[[ DATA FOR THIS EXERCISE open ]]

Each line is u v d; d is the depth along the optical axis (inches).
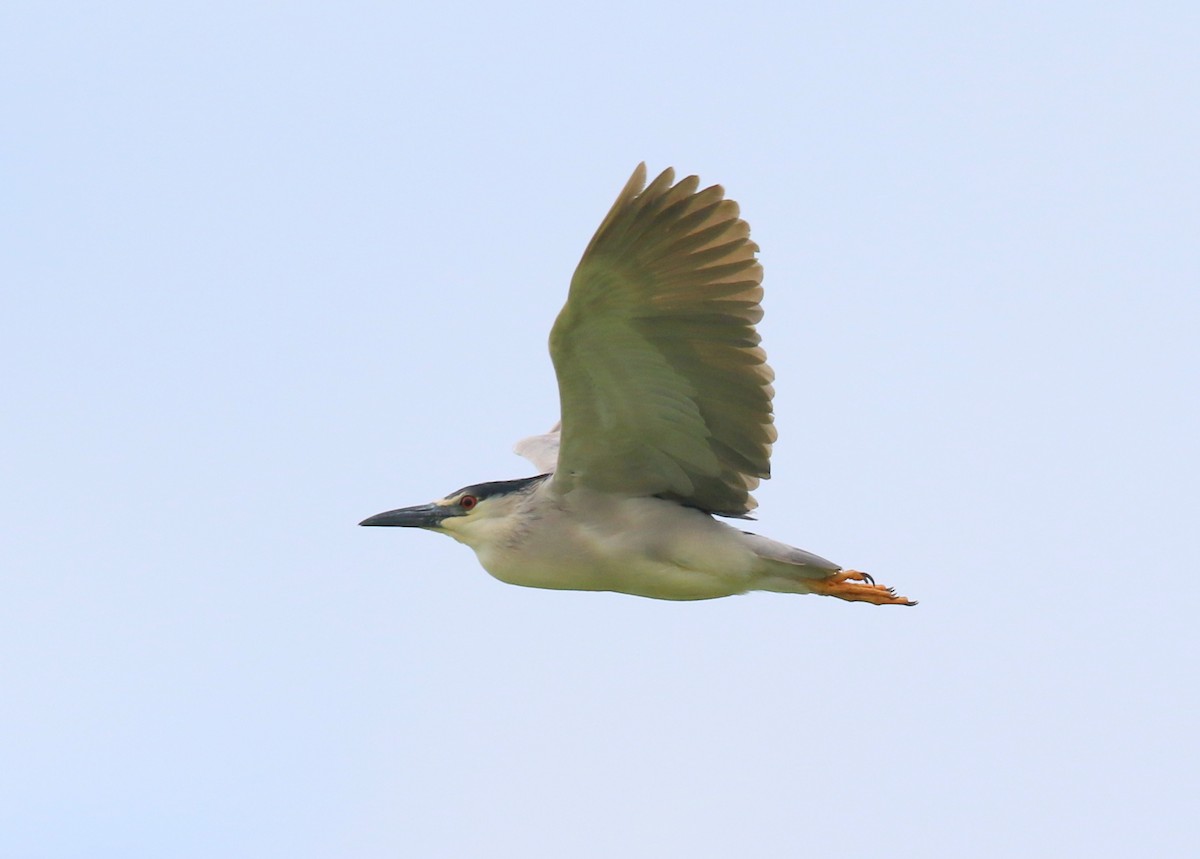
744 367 509.4
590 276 476.1
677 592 543.5
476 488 562.3
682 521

[[ DATA FOR THIS EXERCISE closed ]]

WORK ORDER:
Reproduce all the data as it stands. The pictures are not part of the copy.

WRITTEN SOLUTION:
Each line is u v d; d is the depth along the optical axis (inches).
744 367 509.4
590 276 476.1
677 592 543.5
476 488 562.3
682 521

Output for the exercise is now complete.